#### Records provided

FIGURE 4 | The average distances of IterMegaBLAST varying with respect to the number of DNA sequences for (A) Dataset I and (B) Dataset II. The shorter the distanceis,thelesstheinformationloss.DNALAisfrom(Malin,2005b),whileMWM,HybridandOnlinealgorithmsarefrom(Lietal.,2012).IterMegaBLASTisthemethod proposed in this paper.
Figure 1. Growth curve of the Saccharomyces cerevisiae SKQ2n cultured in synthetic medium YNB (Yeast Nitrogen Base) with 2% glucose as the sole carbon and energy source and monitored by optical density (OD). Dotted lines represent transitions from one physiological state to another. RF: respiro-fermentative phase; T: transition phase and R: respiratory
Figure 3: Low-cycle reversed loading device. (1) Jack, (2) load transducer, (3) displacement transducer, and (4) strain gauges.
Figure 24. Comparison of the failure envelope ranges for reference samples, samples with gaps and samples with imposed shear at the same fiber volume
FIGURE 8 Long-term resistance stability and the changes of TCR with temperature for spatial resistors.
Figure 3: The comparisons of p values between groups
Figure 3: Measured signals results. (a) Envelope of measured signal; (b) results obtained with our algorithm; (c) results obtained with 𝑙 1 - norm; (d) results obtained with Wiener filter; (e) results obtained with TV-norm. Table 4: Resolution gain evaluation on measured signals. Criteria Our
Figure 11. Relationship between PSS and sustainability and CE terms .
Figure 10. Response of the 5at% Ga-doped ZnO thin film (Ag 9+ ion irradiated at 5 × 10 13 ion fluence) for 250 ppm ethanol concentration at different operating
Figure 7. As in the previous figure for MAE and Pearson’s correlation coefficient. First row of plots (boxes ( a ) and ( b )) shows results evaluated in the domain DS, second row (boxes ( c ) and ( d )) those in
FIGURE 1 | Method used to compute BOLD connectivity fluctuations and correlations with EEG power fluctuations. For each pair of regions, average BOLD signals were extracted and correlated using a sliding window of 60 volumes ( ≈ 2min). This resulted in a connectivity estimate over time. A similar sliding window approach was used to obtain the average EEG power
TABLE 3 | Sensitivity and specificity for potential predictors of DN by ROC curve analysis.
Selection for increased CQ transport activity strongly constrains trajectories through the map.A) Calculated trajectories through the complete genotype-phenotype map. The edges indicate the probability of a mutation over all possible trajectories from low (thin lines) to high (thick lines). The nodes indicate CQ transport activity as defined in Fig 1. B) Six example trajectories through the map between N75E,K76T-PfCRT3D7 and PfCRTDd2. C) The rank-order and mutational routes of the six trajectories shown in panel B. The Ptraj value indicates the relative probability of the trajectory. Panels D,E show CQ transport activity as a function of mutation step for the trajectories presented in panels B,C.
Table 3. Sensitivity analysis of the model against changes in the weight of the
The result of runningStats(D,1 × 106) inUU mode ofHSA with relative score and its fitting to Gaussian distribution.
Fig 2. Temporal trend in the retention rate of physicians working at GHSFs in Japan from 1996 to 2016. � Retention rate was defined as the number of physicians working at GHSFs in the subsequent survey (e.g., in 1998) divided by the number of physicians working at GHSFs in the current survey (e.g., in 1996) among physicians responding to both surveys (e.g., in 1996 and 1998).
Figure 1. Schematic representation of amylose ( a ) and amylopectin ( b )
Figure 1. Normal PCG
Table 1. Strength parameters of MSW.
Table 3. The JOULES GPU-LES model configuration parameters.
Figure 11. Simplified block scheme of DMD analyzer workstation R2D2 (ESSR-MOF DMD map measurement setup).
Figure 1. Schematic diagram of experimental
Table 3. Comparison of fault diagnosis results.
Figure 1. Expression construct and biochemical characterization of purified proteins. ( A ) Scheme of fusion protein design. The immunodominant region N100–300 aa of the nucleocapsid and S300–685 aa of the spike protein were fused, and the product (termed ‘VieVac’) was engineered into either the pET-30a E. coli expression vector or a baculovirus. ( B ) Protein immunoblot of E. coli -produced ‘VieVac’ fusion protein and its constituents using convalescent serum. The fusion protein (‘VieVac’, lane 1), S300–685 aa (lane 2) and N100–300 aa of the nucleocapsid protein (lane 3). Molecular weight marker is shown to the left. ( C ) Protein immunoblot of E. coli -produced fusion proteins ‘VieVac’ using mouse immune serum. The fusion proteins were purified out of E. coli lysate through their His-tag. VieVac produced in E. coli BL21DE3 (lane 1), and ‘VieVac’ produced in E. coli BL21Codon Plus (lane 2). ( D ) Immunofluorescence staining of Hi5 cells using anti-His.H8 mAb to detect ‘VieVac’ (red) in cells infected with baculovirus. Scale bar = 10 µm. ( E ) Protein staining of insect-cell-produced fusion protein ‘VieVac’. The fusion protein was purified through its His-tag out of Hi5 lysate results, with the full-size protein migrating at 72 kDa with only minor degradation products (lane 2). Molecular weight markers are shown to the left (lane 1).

########

Activity = Would you transcribe the entire listing above without any deviation?

Exercise output =
FIGURE 4 | The average distances of IterMegaBLAST varying with respect to the number of DNA sequences for (A) Dataset I and (B) Dataset II. The shorter the distanceis,thelesstheinformationloss.DNALAisfrom(Malin,2005b),whileMWM,HybridandOnlinealgorithmsarefrom(Lietal.,2012).IterMegaBLASTisthemethod proposed in this paper.
Figure 1. Growth curve of the Saccharomyces cerevisiae SKQ2n cultured in synthetic medium YNB (Yeast Nitrogen Base) with 2% glucose as the sole carbon and energy source and monitored by optical density (OD). Dotted lines represent transitions from one physiological state to another. RF: respiro-fermentative phase; T: transition phase and R: respiratory
Figure 3: Low-cycle reversed loading device. (1) Jack, (2) load transducer, (3) displacement transducer, and (4) strain gauges.
Figure 24. Comparison of the failure envelope ranges for reference samples, samples with gaps and samples with imposed shear at the same fiber volume
FIGURE 8 Long-term resistance stability and the changes of TCR with temperature for spatial resistors.
Figure 3: The comparisons of p values between groups
Figure 3: Measured signals results. (a) Envelope of measured signal; (b) results obtained with our algorithm; (c) results obtained with 𝑙 1 - norm; (d) results obtained with Wiener filter; (e) results obtained with TV-norm. Table 4: Resolution gain evaluation on measured signals. Criteria Our
Figure 11. Relationship between PSS and sustainability and CE terms .
Figure 10. Response of the 5at% Ga-doped ZnO thin film (Ag 9+ ion irradiated at 5 × 10 13 ion fluence) for 250 ppm ethanol concentration at different operating
Figure 7. As in the previous figure for MAE and Pearson’s correlation coefficient. First row of plots (boxes ( a ) and ( b )) shows results evaluated in the domain DS, second row (boxes ( c ) and ( d )) those in
FIGURE 1 | Method used to compute BOLD connectivity fluctuations and correlations with EEG power fluctuations. For each pair of regions, average BOLD signals were extracted and correlated using a sliding window of 60 volumes ( ≈ 2min). This resulted in a connectivity estimate over time. A similar sliding window approach was used to obtain the average EEG power
TABLE 3 | Sensitivity and specificity for potential predictors of DN by ROC curve analysis.
Selection for increased CQ transport activity strongly constrains trajectories through the map.A) Calculated trajectories through the complete genotype-phenotype map. The edges indicate the probability of a mutation over all possible trajectories from low (thin lines) to high (thick lines). The nodes indicate CQ transport activity as defined in Fig 1. B) Six example trajectories through the map between N75E,K76T-PfCRT3D7 and PfCRTDd2. C) The rank-order and mutational routes of the six trajectories shown in panel B. The Ptraj value indicates the relative probability of the trajectory. Panels D,E show CQ transport activity as a function of mutation step for the trajectories presented in panels B,C.
Table 3. Sensitivity analysis of the model against changes in the weight of the
The result of runningStats(D,1 × 106) inUU mode ofHSA with relative score and its fitting to Gaussian distribution.
Fig 2. Temporal trend in the retention rate of physicians working at GHSFs in Japan from 1996 to 2016. � Retention rate was defined as the number of physicians working at GHSFs in the subsequent survey (e.g., in 1998) divided by the number of physicians working at GHSFs in the current survey (e.g., in 1996) among physicians responding to both surveys (e.g., in 1996 and 1998).
Figure 1. Schematic representation of amylose ( a ) and amylopectin ( b )
Figure 1. Normal PCG
Table 1. Strength parameters of MSW.
Table 3. The JOULES GPU-LES model configuration parameters.
Figure 11. Simplified block scheme of DMD analyzer workstation R2D2 (ESSR-MOF DMD map measurement setup).
Figure 1. Schematic diagram of experimental
Table 3. Comparison of fault diagnosis results.
Figure 1. Expression construct and biochemical characterization of purified proteins. ( A ) Scheme of fusion protein design. The immunodominant region N100–300 aa of the nucleocapsid and S300–685 aa of the spike protein were fused, and the product (termed ‘VieVac’) was engineered into either the pET-30a E. coli expression vector or a baculovirus. ( B ) Protein immunoblot of E. coli -produced ‘VieVac’ fusion protein and its constituents using convalescent serum. The fusion protein (‘VieVac’, lane 1), S300–685 aa (lane 2) and N100–300 aa of the nucleocapsid protein (lane 3). Molecular weight marker is shown to the left. ( C ) Protein immunoblot of E. coli -produced fusion proteins ‘VieVac’ using mouse immune serum. The fusion proteins were purified out of E. coli lysate through their His-tag. VieVac produced in E. coli BL21DE3 (lane 1), and ‘VieVac’ produced in E. coli BL21Codon Plus (lane 2). ( D ) Immunofluorescence staining of Hi5 cells using anti-His.H8 mAb to detect ‘VieVac’ (red) in cells infected with baculovirus. Scale bar = 10 µm. ( E ) Protein staining of insect-cell-produced fusion protein ‘VieVac’. The fusion protein was purified through its His-tag out of Hi5 lysate results, with the full-size protein migrating at 72 kDa with only minor degradation products (lane 2). Molecular weight markers are shown to the left (lane 1).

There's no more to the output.